» **PROBLEM TO WORK ON**
When you repeat the listing below, keep every word exactly and leave out each picture.

» **DATA**
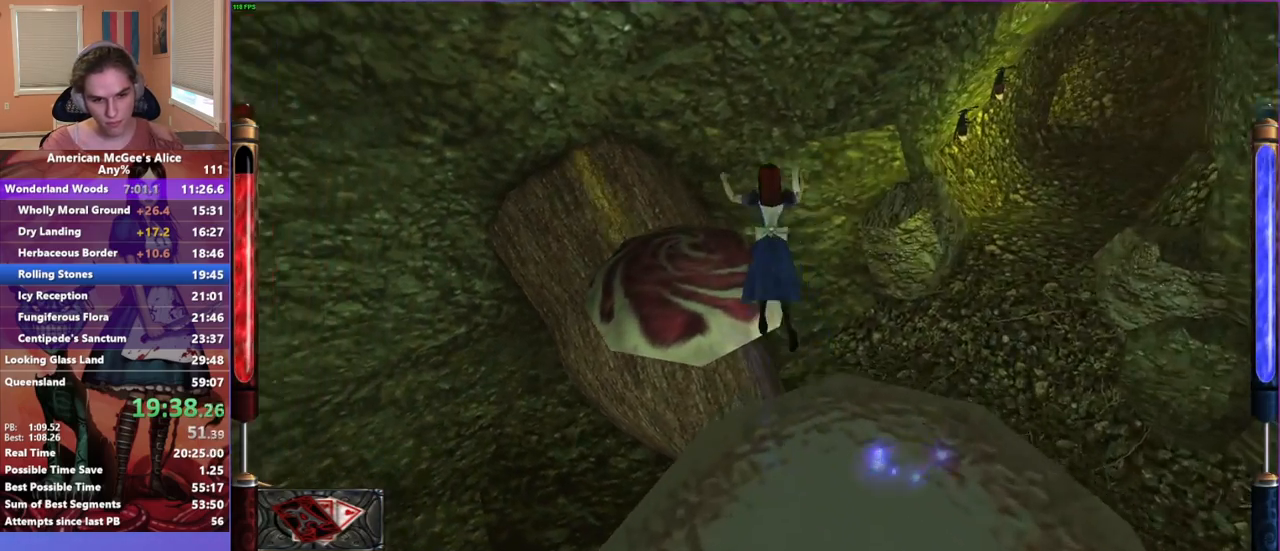
{"keys": ["d", "w"], "mouse": [], "events": [[217, "d", "down"], [267, "a", "up"]]}
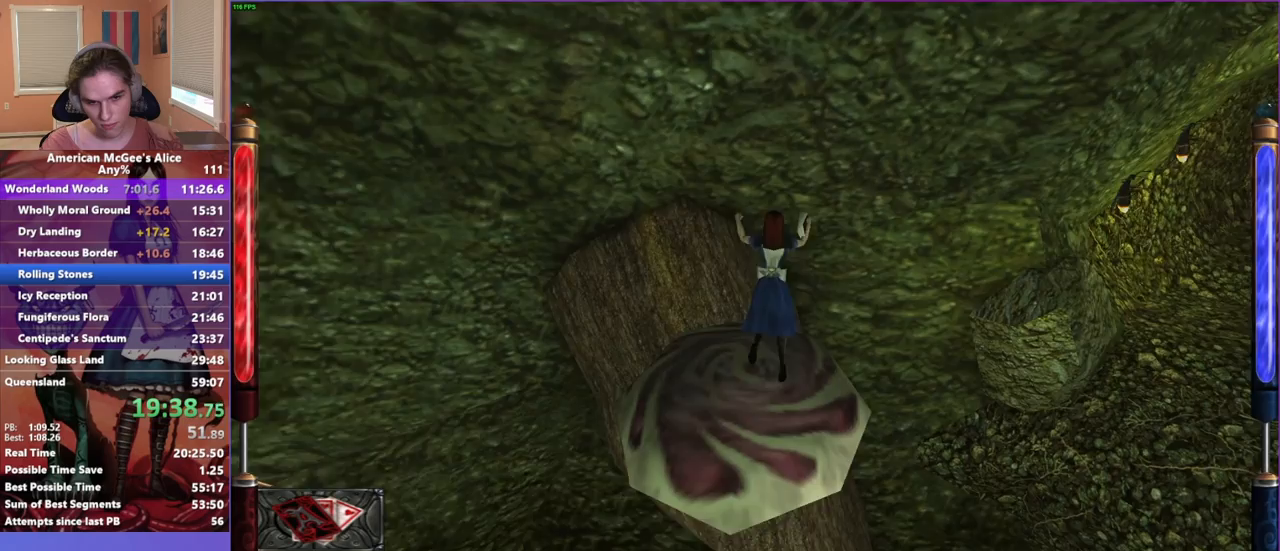
{"keys": ["d", "w"], "mouse": [], "events": []}
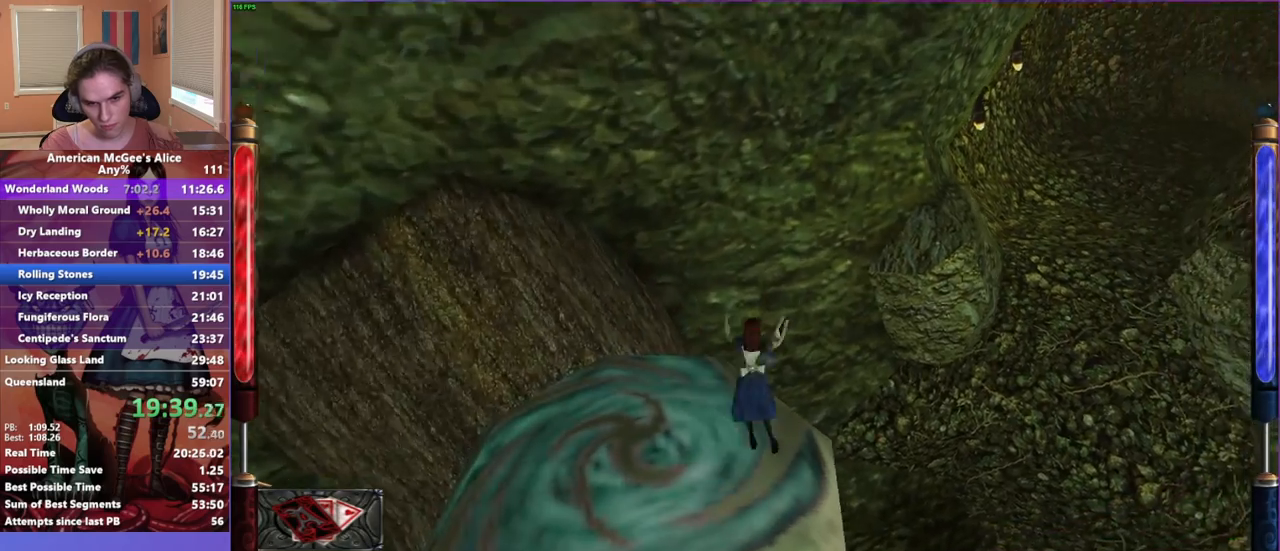
{"keys": ["d", "w"], "mouse": [], "events": []}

» **RESULT BELOW**
{"keys": ["d", "w"], "mouse": [], "events": [[217, "d", "down"], [267, "a", "up"]]}
{"keys": ["d", "w"], "mouse": [], "events": []}
{"keys": ["d", "w"], "mouse": [], "events": []}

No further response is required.